▸ TASK TO CARRY OUT
Render the rows below as a numbered list, starting with the line that contains "longer running Lucid on t" and continuing through the end of the rows. Omit blank lines, and leave the pictures out of the answer.

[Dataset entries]
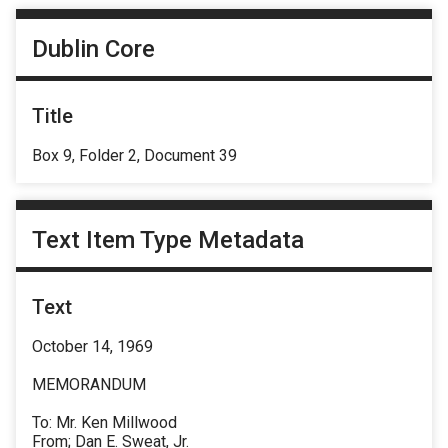
Dublin Core
Title
Box 9, Folder 2, Document 39
Text Item Type Metadata
Text
October 14, 1969
MEMORANDUM
To: Mr. Ken Millwood
From; Dan E. Sweat, Jr.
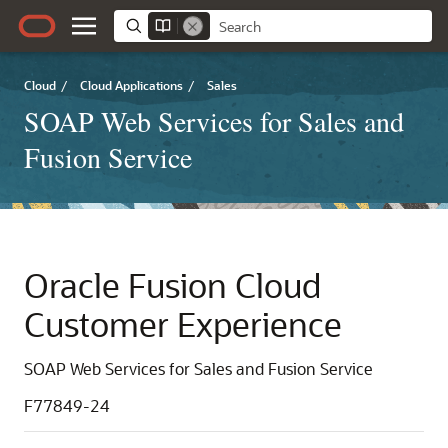
Cloud
/
Cloud Applications
/
Sales
SOAP Web Services for Sales and
Fusion Service
Oracle Fusion Cloud
Customer Experience
SOAP Web Services for Sales and Fusion Service
F77849-24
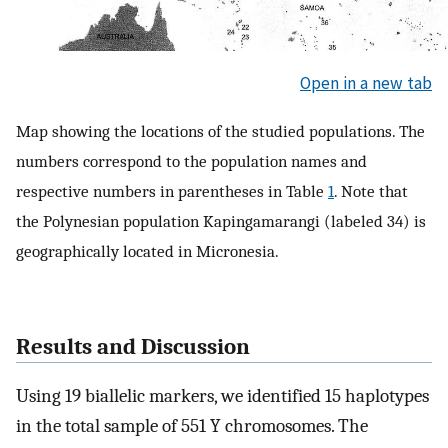
Open in a new tab
Map showing the locations of the studied populations. The
numbers correspond to the population names and
respective numbers in parentheses in Table
1
. Note that
the Polynesian population Kapingamarangi (labeled 34) is
geographically located in Micronesia.
Results and Discussion
Using 19 biallelic markers, we identified 15 haplotypes
in the total sample of 551 Y chromosomes. The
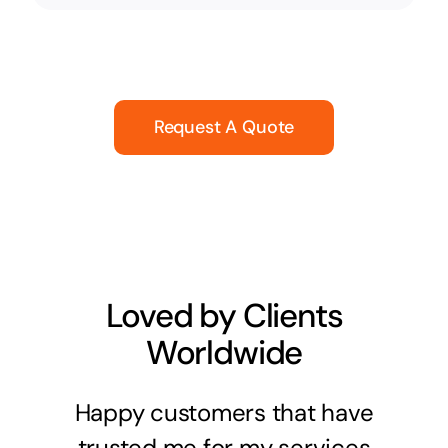
Request A Quote
Loved by Clients
Worldwide
Happy customers that have
trusted me for my services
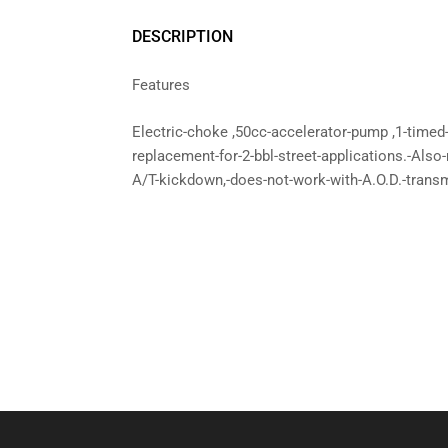
DESCRIPTION
Features
Electric-choke ,50cc-accelerator-pump ,1-timed
replacement-for-2-bbl-street-applications.-Also
A/T-kickdown,-does-not-work-with-A.O.D.-trans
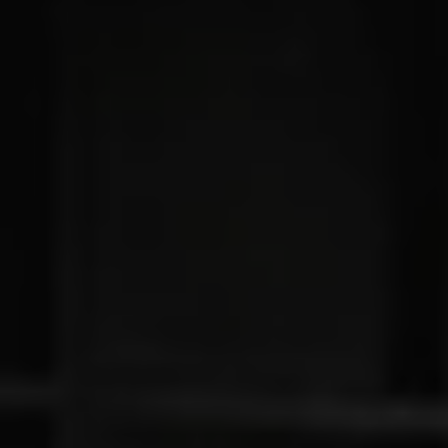
Connected Services
VW Connect
VW Connect for ID. Buzz
VW Connect for Amarok
California App
Connect Pro
myVolkswagen login
Owners and drivers
Accessories and merchandise
Insurance
Aftersales finance and offers
0% aftersales finance
Important information
Importing and Exporting a Vehicle
Recycling
WLTP
Takata airbag recall
Find a Van Centre
myVolkswagen login
California World
California range
Magazine & guide
Camper van specialists
Book a test drive
Request a quote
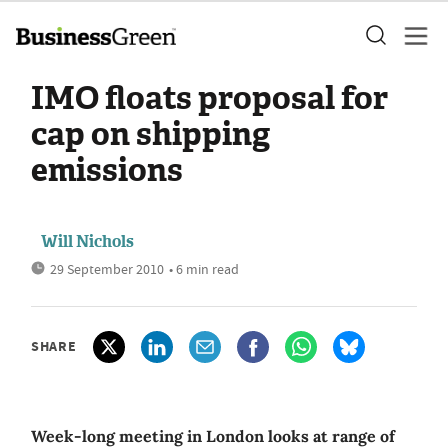
IMO floats proposal for
cap on shipping
emissions
Will Nichols
29 September 2010
• 6 min read
SHARE
Week-long meeting in London looks at range of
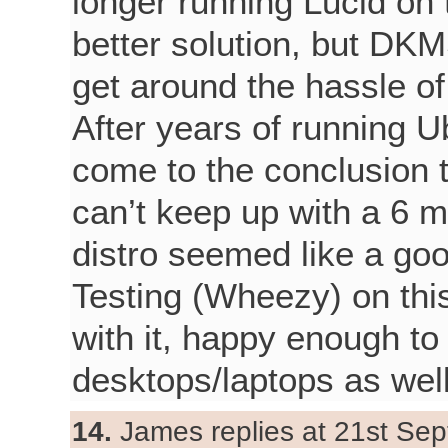
longer running Lucid on t
better solution, but DK
get around the hassle of 
After years of running U
come to the conclusion th
can’t keep up with a 6 m
distro seemed like a goo
Testing (Wheezy) on thi
with it, happy enough to
desktops/laptops as well
14.
James replies at 21st Sep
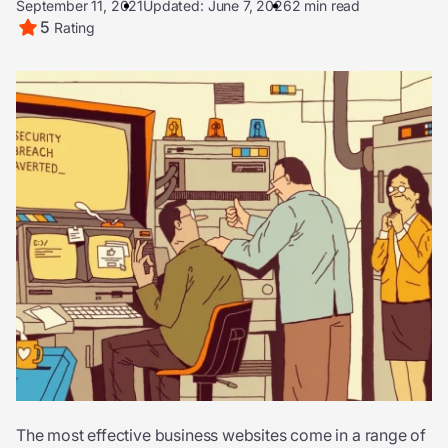
September 11, 2021
Updated: June 7, 2026
2 min read
5
Rating
The most effective business websites come in a range of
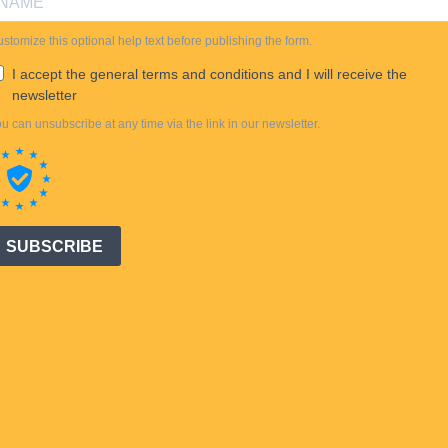
stomize this optional help text before publishing the form.
I accept the general terms and conditions and I will receive the
newsletter
u can unsubscribe at any time via the link in our newsletter.
SUBSCRIBE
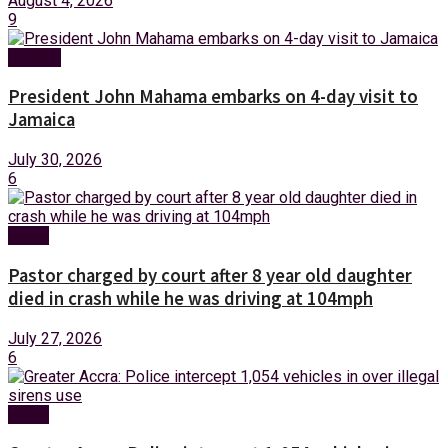
August 4, 2026
9
Foreign
President John Mahama embarks on 4-day visit to
Jamaica
July 30, 2026
6
News
Pastor charged by court after 8 year old daughter
died in crash while he was driving at 104mph
July 27, 2026
6
News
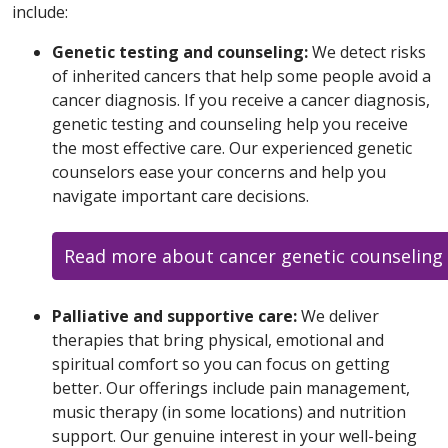
include:
Genetic testing and counseling:
We detect risks
of inherited cancers that help some people avoid a
cancer diagnosis. If you receive a cancer diagnosis,
genetic testing and counseling help you receive
the most effective care. Our experienced genetic
counselors ease your concerns and help you
navigate important care decisions.
Read more about cancer genetic counseling 
Palliative and supportive care:
We deliver
therapies that bring physical, emotional and
spiritual comfort so you can focus on getting
better. Our offerings include pain management,
music therapy (in some locations) and nutrition
support. Our genuine interest in your well-being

▸ REPLY TO THE EXERCISE
1. longer running Lucid on t
2. better solution, but DK
3. get around the hassle of 
4. After years of running U
5. come to the conclusion th
6. can’t keep up with a 6 m
7. distro seemed like a goo
8. Testing (Wheezy) on thi
9. with it, happy enough to
10. desktops/laptops as well
11. 14.
12. James replies at 21st Sep
13. September 11, 2021
14. Updated: June 7, 2026
15. 2 min read
16. 5
17. Rating
18. The most effective business websites come in a range of
19. stomize this optional help text before publishing the form.
20. I accept the general terms and conditions and I will receive the
21. newsletter
22. u can unsubscribe at any time via the link in our newsletter.
23. SUBSCRIBE
24. August 4, 2026
25. 9
26. Foreign
27. President John Mahama embarks on 4-day visit to
28. Jamaica
29. July 30, 2026
30. 6
31. News
32. Pastor charged by court after 8 year old daughter
33. died in crash while he was driving at 104mph
34. July 27, 2026
35. 6
36. News
37. include:
38. Genetic testing and counseling:
39. We detect risks
40. of inherited cancers that help some people avoid a
41. cancer diagnosis. If you receive a cancer diagnosis,
42. genetic testing and counseling help you receive
43. the most effective care. Our experienced genetic
44. counselors ease your concerns and help you
45. navigate important care decisions.
46. Read more about cancer genetic counseling 
47. Palliative and supportive care:
48. We deliver
49. therapies that bring physical, emotional and
50. spiritual comfort so you can focus on getting
51. better. Our offerings include pain management,
52. music therapy (in some locations) and nutrition
53. support. Our genuine interest in your well-being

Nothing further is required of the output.